I may be reiterating the same idea a lot here. I do want to point out that the traditions and styles I’m describing for CI/Ro3 games are far from the only things out there, though in the US they are predominant – CI/Ro3 has more in common with NERO and its lineage than IFGS. (Matt – I’m well aware that this is probably obscure jargon to you – NERO and IFGS represent radically different approaches to the basic game loop.) I do have some experience with the latter, though – it’s how I was first introduced to LARPing. IFGS does a number of things that make it a lot more like D&D than NERO is: modules are published and are often run more than once, in different parts of the country; the story focuses on the adventuring party rather than the playerbase as a whole; there’s very little roleplay that doesn’t occur in the context of a module. (Also, this is not criticism of their style. They were the ones who first got me hooked on this hobby, so they must be doing something right.)

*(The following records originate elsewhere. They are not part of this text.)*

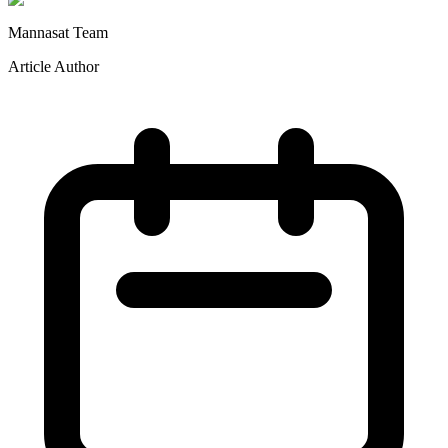
Mannasat Team
Article Author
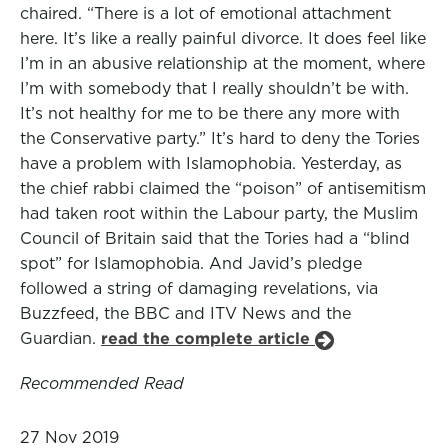
chaired. “There is a lot of emotional attachment
here. It’s like a really painful divorce. It does feel like
I’m in an abusive relationship at the moment, where
I’m with somebody that I really shouldn’t be with.
It’s not healthy for me to be there any more with
the Conservative party.” It’s hard to deny the Tories
have a problem with Islamophobia. Yesterday, as
the chief rabbi claimed the “poison” of antisemitism
had taken root within the Labour party, the Muslim
Council of Britain said that the Tories had a “blind
spot” for Islamophobia. And Javid’s pledge
followed a string of damaging revelations, via
Buzzfeed, the BBC and ITV News and the
Guardian.
read the complete article
Recommended Read
27 Nov 2019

Without extensive interstitial content, though, it changes how you think about setting, character, and story. It is to counter this exact point that the 3.x-era Adventure Paths published in Dungeon Magazine had extensive setting detail. IFGS, and a D&D campaign made entirely of modules, have a lot more in common with a TV procedural than a serial drama. CI/Ro3, and I think the whole NERO lineage of LARPs, still have a few predictable elements in their event’s format, but no more than serial dramas conform to Freytag’s Pyramid.

Wow, this answer is all over the damn place. I hope I’ve said a few useful words about module-writing in the two different media.